So, I know I said last time that despite the whole concept of “Christmas albums” all the music I’m recommending is wonderfully secular. Here is the exception that proves the rule! This is a double post, a Christmas Albums That Don’t Suck: Christian Musicians Edition, if you will, so if the idea of tiny baby Jesus clambering into your heart is a total turnoff you still have six great albums to choose from. (Also because if you like one of these albums you’ll almost definitely like the other.) So let’s get into it!
4a. Low, Christmas (1999)
Let me state the obvious right away: do not play this album at a party. You may have heard the first track, “Just Like Christmas,” and thought, aw, sweet and a little sad. Well, that’s by far the most upbeat song on the album. It’s, and I mean this in the best possible way, a huge bummer, as well as being overtly Christian. But if your Christmas Eve plans include sitting alone on the couch slightly stoned and/or with a glass of wine after your parents go to bed and watching the lights on the Christmas tree, I can’t recommend this album enough.
It takes that line of “beautiful but can I play this for other people without seeming weird?” and jumps right on over it, for instance with the lyric “If you were born today/we’d kill you by age eight,” about how we’d all definitely kill Jesus if he showed up today—I know it sounds like a nightmare, but the song, and the whole album, is simply gorgeous. Their droning, stately take on “Little Drummer Boy” (my third least favorite Christmas song, if we’re still keeping track) is the only version I like; their “Silent Night” is THE definitive “Silent Night,” and I know that sounds extreme since the song is 200 years old, but it’s perfect: it sounds like a quiet room late at night, two people singing harmony with a few instruments, hushed and, dare I say, holy. Are you ready to accept lo-fi Jesus as your personal savior? At least consider it.

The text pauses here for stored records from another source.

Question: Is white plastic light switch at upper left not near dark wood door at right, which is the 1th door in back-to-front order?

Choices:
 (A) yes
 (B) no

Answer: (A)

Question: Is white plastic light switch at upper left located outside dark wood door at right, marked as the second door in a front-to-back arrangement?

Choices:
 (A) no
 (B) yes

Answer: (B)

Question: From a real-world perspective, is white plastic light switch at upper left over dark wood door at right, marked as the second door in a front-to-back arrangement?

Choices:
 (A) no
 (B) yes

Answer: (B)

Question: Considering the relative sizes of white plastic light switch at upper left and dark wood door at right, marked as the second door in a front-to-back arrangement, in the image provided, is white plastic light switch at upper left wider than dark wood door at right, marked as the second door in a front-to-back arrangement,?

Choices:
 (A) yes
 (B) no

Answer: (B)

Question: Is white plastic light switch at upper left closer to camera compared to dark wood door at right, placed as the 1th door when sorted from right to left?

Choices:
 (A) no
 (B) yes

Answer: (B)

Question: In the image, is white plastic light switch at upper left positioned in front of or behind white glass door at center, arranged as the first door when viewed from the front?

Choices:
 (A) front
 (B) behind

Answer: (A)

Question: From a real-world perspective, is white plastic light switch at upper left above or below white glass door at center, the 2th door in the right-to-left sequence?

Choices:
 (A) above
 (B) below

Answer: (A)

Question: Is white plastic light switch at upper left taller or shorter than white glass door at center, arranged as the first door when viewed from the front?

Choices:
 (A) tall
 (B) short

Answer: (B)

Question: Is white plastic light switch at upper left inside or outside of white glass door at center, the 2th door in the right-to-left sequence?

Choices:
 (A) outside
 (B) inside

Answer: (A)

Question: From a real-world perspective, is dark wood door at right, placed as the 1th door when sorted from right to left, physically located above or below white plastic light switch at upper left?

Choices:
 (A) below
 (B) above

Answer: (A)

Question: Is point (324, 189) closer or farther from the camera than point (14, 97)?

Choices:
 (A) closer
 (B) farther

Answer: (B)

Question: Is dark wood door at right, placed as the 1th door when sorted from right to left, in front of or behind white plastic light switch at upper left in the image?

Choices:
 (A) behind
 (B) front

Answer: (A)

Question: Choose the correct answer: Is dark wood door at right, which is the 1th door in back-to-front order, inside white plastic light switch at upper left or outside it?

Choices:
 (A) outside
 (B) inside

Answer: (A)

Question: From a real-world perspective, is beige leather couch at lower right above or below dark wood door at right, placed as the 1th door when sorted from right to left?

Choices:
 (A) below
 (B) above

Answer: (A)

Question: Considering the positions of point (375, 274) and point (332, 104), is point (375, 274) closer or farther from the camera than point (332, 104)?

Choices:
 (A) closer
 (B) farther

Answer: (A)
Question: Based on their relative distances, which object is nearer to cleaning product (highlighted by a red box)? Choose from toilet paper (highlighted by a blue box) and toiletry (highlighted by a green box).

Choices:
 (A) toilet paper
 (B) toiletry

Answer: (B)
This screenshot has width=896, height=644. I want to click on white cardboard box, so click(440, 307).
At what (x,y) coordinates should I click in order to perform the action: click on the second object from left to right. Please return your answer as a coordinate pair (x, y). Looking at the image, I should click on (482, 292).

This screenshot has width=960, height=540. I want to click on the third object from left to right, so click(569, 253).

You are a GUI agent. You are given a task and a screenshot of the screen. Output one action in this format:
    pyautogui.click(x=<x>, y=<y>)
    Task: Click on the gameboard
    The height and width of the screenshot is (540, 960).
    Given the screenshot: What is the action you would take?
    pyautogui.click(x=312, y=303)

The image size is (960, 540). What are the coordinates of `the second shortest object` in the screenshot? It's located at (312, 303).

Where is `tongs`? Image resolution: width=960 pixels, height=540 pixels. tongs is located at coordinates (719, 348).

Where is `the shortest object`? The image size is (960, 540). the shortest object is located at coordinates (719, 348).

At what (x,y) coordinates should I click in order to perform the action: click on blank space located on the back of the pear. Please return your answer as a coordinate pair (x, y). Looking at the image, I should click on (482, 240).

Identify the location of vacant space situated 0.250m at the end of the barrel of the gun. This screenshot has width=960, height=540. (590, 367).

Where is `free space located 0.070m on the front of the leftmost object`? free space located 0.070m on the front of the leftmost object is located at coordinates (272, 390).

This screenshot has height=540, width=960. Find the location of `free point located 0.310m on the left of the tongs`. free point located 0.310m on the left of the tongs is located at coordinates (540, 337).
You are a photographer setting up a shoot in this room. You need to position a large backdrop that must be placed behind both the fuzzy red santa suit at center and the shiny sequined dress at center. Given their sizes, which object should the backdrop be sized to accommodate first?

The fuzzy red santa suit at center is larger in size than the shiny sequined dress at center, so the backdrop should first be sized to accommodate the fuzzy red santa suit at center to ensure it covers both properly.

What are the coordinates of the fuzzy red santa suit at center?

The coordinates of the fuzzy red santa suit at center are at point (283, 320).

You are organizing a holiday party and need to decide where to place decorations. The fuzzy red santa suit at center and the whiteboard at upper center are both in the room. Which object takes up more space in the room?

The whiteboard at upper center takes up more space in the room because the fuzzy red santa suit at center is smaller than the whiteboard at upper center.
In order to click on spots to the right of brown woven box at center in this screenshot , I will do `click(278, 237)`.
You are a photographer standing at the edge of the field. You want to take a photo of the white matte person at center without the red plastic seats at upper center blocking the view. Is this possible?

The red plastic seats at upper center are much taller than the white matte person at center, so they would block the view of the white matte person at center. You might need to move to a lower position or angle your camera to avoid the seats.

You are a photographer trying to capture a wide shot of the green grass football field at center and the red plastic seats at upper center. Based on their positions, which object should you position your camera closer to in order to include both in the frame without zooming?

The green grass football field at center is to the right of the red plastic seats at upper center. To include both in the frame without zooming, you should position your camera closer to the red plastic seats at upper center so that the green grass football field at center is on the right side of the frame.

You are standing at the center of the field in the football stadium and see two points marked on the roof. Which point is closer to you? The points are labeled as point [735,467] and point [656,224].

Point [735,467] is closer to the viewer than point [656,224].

4b. Sufjan Stevens, Songs for Christmas (2006)
Sufjan is, to put it mildly, crazy about Christmas. He actually has two massive Christmas compilation albums, each consisting of five volumes. If you’re a Sufjan fan, it’s worth listening to all of it, as an obsessive achievement of varying but mostly high quality. But for our purposes, we want crowd-pleasing albums you can play all the way through, and that’s tricky. Many of the ten volumes are in that in-between area of being too genuinely spiritual to work for your average cool-young-person holiday party, while veering too often into strangeness to make a no-brainer family Christmas Day playlist. (If you’re throwing a cool-young-Christian-person party I’m assuming you already have lyrics from these albums tattooed on your body and don’t need my recommendation).
There are beautiful songs on every single one of these albums, but for the most fool-proof approach, cue up Volumes 1 and 5 from Songs for Christmas. This has the bonus of summing up Sufjan’s trajectory over his first few years as a Christmas music arranger and composer (he makes one album per year as a Christmas present for his friends and family, because of course he does), from the more folksy renditions of Volume 1 to the more elaborate, ambitious arrangements on Volume 5. You’ll also get a good sense of his original Christmas songs, which range from the energetically goofy “Get Behind Me, Santa” to the breathtakingly haunting “Sister Winter” and “Star of Wonder.”
Some of my very favorite tracks are from different albums in the series; check out “Christmas in the Room” and “Carol of St. Benjamin the Bearded One” from Silver & Gold, for instance. Or read through this thoughtful ranking of all 100 tracks! Or, not to get weird, but follow me on Spotify (I’m laurell15) and check out my Family Holiday Mix, which includes my 20 favorite songs across all 10 albums.
And if all of this leaves you cold, don’t worry! All three remaining albums on the list have safely removed the Christ from Christmas.